O banco central da Rússia anunciou esta terça-feira que apresentou uma reclamação ao Tribunal Geral da União Europeia, sediado no Luxemburgo, contestando uma medida tomada em dezembro de 2025 para congelar os seus ativos na Europa por tempo indeterminado. O banco central estima que cerca de 300 mil milhões de dólares dos fundos soberanos russos foram congelados por países ocidentais. A maioria desses ativos está congelada na Europa e é mantida no depósito belga Euroclear.
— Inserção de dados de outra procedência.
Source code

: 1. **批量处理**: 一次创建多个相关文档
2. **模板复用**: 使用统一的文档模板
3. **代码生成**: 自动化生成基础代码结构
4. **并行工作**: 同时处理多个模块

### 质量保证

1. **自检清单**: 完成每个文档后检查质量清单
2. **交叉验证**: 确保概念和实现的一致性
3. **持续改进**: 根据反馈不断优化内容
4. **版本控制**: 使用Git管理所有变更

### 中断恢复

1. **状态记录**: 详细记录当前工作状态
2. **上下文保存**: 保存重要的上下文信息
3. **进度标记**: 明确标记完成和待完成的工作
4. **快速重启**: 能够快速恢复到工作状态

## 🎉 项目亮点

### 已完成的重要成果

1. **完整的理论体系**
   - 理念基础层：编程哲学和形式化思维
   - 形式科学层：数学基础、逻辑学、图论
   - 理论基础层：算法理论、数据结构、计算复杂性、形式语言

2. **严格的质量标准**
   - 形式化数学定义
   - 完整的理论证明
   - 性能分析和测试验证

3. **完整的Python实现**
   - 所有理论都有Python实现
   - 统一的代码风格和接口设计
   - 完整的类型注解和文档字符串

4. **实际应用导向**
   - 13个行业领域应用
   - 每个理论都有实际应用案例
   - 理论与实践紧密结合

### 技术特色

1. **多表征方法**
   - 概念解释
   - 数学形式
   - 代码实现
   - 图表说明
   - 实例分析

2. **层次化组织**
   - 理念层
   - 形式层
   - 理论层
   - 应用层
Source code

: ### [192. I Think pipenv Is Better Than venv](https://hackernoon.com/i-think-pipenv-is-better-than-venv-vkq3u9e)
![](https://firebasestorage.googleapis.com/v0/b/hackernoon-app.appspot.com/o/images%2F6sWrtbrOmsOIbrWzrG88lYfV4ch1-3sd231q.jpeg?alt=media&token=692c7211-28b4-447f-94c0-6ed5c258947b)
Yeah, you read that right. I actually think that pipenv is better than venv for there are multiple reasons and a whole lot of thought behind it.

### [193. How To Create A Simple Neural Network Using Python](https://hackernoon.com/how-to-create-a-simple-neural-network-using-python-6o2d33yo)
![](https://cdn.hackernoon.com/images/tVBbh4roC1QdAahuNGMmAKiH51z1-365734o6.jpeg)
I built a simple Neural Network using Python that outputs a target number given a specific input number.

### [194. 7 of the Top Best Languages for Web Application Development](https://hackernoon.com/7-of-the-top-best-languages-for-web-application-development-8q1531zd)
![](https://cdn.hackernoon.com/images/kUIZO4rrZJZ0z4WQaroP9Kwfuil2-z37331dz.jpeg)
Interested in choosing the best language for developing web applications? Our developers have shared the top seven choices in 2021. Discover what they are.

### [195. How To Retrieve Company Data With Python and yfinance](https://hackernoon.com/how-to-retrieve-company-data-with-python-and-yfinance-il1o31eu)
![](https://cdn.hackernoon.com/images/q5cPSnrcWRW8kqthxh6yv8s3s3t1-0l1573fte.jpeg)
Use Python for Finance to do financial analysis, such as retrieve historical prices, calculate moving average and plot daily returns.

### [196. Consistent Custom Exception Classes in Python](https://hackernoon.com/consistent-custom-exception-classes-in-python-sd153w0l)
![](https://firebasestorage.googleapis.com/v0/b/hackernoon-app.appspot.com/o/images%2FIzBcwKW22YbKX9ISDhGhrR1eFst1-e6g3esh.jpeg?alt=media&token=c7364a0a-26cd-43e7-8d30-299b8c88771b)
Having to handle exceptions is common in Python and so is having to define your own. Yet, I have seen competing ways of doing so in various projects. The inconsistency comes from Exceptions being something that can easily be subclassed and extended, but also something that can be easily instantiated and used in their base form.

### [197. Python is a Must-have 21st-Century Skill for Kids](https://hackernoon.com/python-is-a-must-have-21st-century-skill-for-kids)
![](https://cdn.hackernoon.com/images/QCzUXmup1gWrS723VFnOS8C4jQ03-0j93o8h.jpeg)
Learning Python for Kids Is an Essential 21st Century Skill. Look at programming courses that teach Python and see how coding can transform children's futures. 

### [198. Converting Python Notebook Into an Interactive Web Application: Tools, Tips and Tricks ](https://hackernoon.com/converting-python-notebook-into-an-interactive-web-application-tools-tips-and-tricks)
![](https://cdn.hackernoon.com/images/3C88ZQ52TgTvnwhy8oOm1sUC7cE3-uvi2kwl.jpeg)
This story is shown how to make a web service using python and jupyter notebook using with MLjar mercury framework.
O banco central apresentou uma ação judicial em Moscovo em dezembro passado, tentando reaver 230 mil milhões estacionados na Euroclear, na tentativa de ultrapassar o congelamento indefinido e as consequentes propostas de confisco dos ativos para financiar a Ucrânia, que não se concretizaram muito por ação das autoridades financeiras belgas, que não quiseram expor-se ao dano reputacional que a medida implicaria.
Na sua declaração, o banco central afirmou que o congelamento foi decidido com “graves violações processuais” porque foi adotado por maioria de votos e não por unanimidade, como exige a legislação da União Europeia.
O documento do bloco sobre o congelamento, publicado em 12 de dezembro, exclui qualquer possibilidade de ação judicial por parte da Rússia sobre a decisão nos tribunais da União. “A regulamentação da UE viola os direitos básicos e inalienáveis de acesso à justiça e inviolabilidade da propriedade, bem como o princípio da imunidade soberana dos Estados e dos seus bancos centrais, garantido por tratados internacionais e pela legislação da União”, afirma o banco central nas alegações agora entregues ao tribunal.
Recorde-se que a administração Trump chegou a pressionar a Europa para que os fundos fossem descongelados ou que, pelo menos, não fossem usados para a criação do fundo de financiamento à Ucrânia. Num contexto em que sete países europeus também deram mostras de não apoiar o fundo o presidente ucraniano, Volodymyr Zelensky, tentou persuadir os líderes do Conselho Europeu a mudarem de opinião. O chanceler alemão, Friedrich Merz, apoiou as pretensões da Ucrânia, mas o assunto acabou por ser deixado para trás face à intransigência da Bélgica.
“A pressão sobre [o Presidente russo, Vladimir] Putin deve aumentar ainda mais para que se possa negociar a sério, e é por isso que precisamos da decisão dos chefes de estado e de governo europeus”, defendeu Friedrich Merz. “Trata-se, obviamente, de ajudar a Ucrânia, mas também de enviar um sinal claro à Rússia” de que os países europeus usarão os meios ao seu dispor para pôr fim à guerra.
Era a presidente da Comissão Europeia, Ursula von der Leyen, quem liderava o plano para destinar os ativos russos a um empréstimo de 90 mil milhões de euros a Kiev em 2026 e 2027. O plano era também apoiado por António Costa, presidente do Conselho Europeu – mas nada avançou, o que constituiu uma derrota política para as instituições europeias.
Bruxelas teme represálias russas ou ser o único país a suportar o peso das consequências, sobretudo em caso de ação judicial pela utilização dos fundos que foram congelados no âmbito das sanções ocidentais aplicadas a Moscovo desde o início da sua invasão da Ucrânia, em fevereiro de 2022.